Stored entries

▶

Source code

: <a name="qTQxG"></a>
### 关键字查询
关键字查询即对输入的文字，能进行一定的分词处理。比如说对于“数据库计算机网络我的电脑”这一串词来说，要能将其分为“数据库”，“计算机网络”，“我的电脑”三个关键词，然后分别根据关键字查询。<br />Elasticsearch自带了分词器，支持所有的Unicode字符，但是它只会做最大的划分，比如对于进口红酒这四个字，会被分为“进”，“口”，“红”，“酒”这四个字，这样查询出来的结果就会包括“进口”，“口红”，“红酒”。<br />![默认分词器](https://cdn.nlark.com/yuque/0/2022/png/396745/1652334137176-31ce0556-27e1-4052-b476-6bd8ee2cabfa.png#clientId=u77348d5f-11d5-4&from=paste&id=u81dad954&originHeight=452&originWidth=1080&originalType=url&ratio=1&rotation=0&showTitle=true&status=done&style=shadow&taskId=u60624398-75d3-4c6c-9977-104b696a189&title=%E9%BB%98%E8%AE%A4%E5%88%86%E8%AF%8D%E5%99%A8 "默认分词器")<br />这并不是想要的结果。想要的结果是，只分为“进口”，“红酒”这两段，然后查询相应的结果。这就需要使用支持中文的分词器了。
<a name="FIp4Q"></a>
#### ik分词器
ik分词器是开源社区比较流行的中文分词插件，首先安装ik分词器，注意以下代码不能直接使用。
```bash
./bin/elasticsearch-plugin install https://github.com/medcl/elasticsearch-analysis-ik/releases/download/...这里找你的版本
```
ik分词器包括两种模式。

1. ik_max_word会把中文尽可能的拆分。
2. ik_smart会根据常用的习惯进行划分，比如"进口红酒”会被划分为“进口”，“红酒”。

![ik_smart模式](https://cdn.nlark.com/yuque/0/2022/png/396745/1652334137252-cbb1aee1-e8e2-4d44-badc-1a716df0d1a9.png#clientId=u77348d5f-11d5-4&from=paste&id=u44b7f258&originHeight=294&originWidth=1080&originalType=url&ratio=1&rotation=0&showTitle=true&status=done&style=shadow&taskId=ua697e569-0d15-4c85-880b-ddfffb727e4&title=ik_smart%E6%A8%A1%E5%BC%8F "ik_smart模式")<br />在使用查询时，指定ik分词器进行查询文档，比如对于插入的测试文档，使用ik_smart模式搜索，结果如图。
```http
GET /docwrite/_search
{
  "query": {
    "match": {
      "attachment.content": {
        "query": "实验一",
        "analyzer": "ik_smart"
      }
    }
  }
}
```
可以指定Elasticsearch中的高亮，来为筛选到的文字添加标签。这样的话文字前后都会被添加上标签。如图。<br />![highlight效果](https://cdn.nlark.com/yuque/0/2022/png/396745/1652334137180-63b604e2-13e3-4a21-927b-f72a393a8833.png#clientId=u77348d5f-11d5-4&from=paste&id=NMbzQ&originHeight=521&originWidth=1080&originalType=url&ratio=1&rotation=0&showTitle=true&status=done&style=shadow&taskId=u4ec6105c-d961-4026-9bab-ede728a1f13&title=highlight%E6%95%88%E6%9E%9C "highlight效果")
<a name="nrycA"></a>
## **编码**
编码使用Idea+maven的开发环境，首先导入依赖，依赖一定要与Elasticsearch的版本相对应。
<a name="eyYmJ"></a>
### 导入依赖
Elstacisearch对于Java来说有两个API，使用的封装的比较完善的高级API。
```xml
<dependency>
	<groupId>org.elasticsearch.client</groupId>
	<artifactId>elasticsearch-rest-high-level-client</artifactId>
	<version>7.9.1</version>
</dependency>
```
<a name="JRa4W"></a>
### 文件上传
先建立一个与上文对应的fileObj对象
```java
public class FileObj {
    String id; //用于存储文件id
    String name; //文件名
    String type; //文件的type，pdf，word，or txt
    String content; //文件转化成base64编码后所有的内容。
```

◀

» Task to complete
Give the count of lines in the data shown above that contain "content", and nothing else.

» Response for this exercise
2